C’est peu après cette intervention, après un moment de silence observé à la mémoire des victimes du bar Pulse, que M. Torres s’en est pris à M. Couillard, debout à quelques mètres à peine de lui sur la scène.

Vu la quantité de gens massés devant la tribune, la nature exacte des gestes posés par le militant n’est pas claire. Tout s’est passé très vite.

Selon des témoins qui se trouvaient tout près, il aurait lancé quelque chose en direction de M. Couillard, qui ressemblait à une boule, en faisant le geste de vouloir le frapper. 

Le président de Fierté Montréal, Éric Pineault, a rapidement dénoncé le geste du jeune orateur, venu assombrir une soirée qui se voulait pacifique et rassembleuse.

« C’est un homme trans qui est très militant. Je condamne son geste. La violence n’est jamais la réponse. Ce n’est pas comme ça qu’on va faire avancer la société. »

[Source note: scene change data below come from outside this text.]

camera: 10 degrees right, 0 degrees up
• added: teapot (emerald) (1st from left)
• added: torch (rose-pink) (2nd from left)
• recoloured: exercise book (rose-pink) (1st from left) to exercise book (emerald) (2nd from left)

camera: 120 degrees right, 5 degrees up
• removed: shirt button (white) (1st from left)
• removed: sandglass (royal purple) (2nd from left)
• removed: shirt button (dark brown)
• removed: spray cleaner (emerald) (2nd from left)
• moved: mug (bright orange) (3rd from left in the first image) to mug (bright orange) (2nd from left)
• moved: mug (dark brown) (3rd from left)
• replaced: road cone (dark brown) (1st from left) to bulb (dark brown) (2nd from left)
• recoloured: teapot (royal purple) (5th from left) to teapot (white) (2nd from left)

— Éric Pineaut, président de Fierté Montréal, au sujet du jeune agresseur

M. Pineault avait du mal à comprendre les motifs qui ont poussé Esteban Torres à s’en prendre ainsi au politicien, venu appuyer la cause LGBT au Québec. « Il y a des personnes qui vivent des choses difficiles. Qui vivent beaucoup de discrimination », dit-il, qualifiant l’agression de « déplorable ».

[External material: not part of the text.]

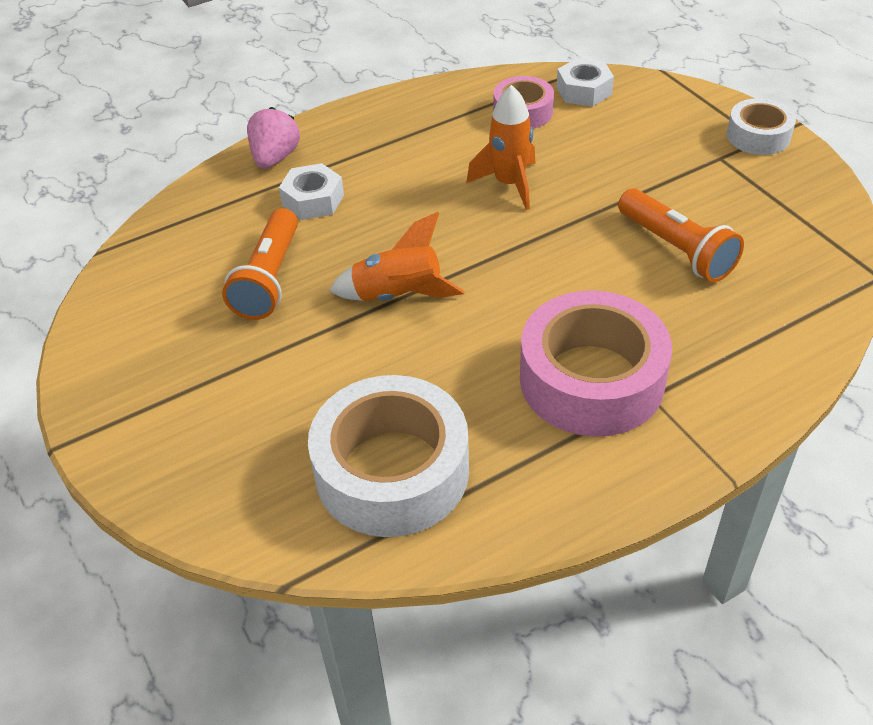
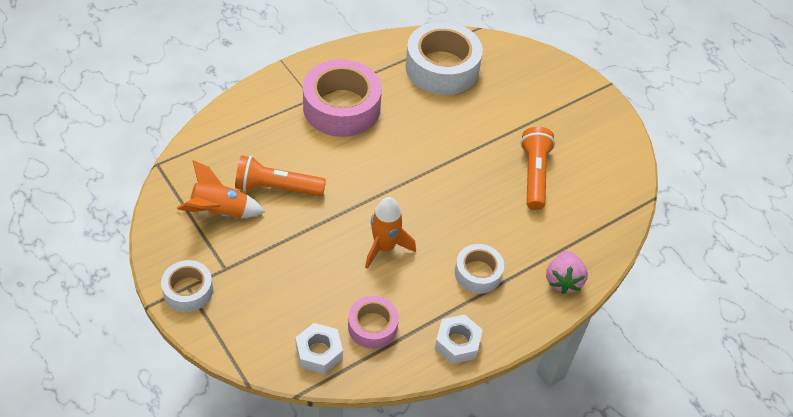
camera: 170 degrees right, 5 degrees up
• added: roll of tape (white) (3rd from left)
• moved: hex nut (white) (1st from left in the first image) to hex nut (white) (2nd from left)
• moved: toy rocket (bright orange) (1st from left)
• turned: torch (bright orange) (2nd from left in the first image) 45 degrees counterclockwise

Les membres du Pink Blok présents hier n’avaient pas plus d’explications. Sous le choc, ils ont dit souhaiter parler à Esteban Torres avant de s’adresser aux médias.

SOIRÉE DE SOLIDARITÉ

La soirée avait pourtant bien commencé. Des centaines de personnes se sont massées rue Sainte-Catherine, vers 19 h. « Je trouve Montréal particulièrement lumineuse », a lancé d’entrée de jeu l’animateur, Jasmin Roy, en contemplant la foule.

Éric Pineault a ensuite invité les personnalités publiques encore dans le placard à « faire leur coming-out ». « Soyons visibles. Soyons fiers de ce que nous sommes. »

La députée de Québec solidaire Manon Massé a reçu une salve d’applaudissements après avoir déclaré au micro « Je suis lesbienne ». « Honnêtement, je ne crois pas que je viens de vous annoncer quelque chose », a-t-elle ajouté en riant.

Le député libéral de l’Alberta Randy Boissonnault, premier député ouvertement homosexuel dans cette province, a témoigné en français de la solidarité de son gouvernement envers la communauté dont il fait partie.

« Avec le temps, en bâtissant des ponts avec toutes les communautés, l’amour vaincra. »

L’événement s’est terminé par la lecture à haute voix du nom de chacune des 49 victimes tuées à Orlando.

Agression contre Philippe Couillard

Rien ne laissait présager une attaque contre Couillard

Aucune menace sur les réseaux sociaux, auprès de la police ou du cabinet politique de Philippe Couillard. Rien n’annonçait l’incident survenu hier soir, ont confié à La Presse des sources policières. La sécurité physique du premier ministre n’a pas été compromise. Le militant de gauche aurait lancé le contenu de son verre en direction du visage du premier ministre, selon les rapports préliminaires hier soir. Pour les responsables de la sécurité des personnalités, cet incident illustre la difficulté de doser l’encadrement d’un politicien qui tient à être dans la foule et à y circuler pour serrer des mains. On ne peut filtrer les gens qui l’approchent, explique-t-on. Le nombre de policiers autour de Philippe Couillard, hier, était suffisant pour faire face à la situation, assurent nos sources.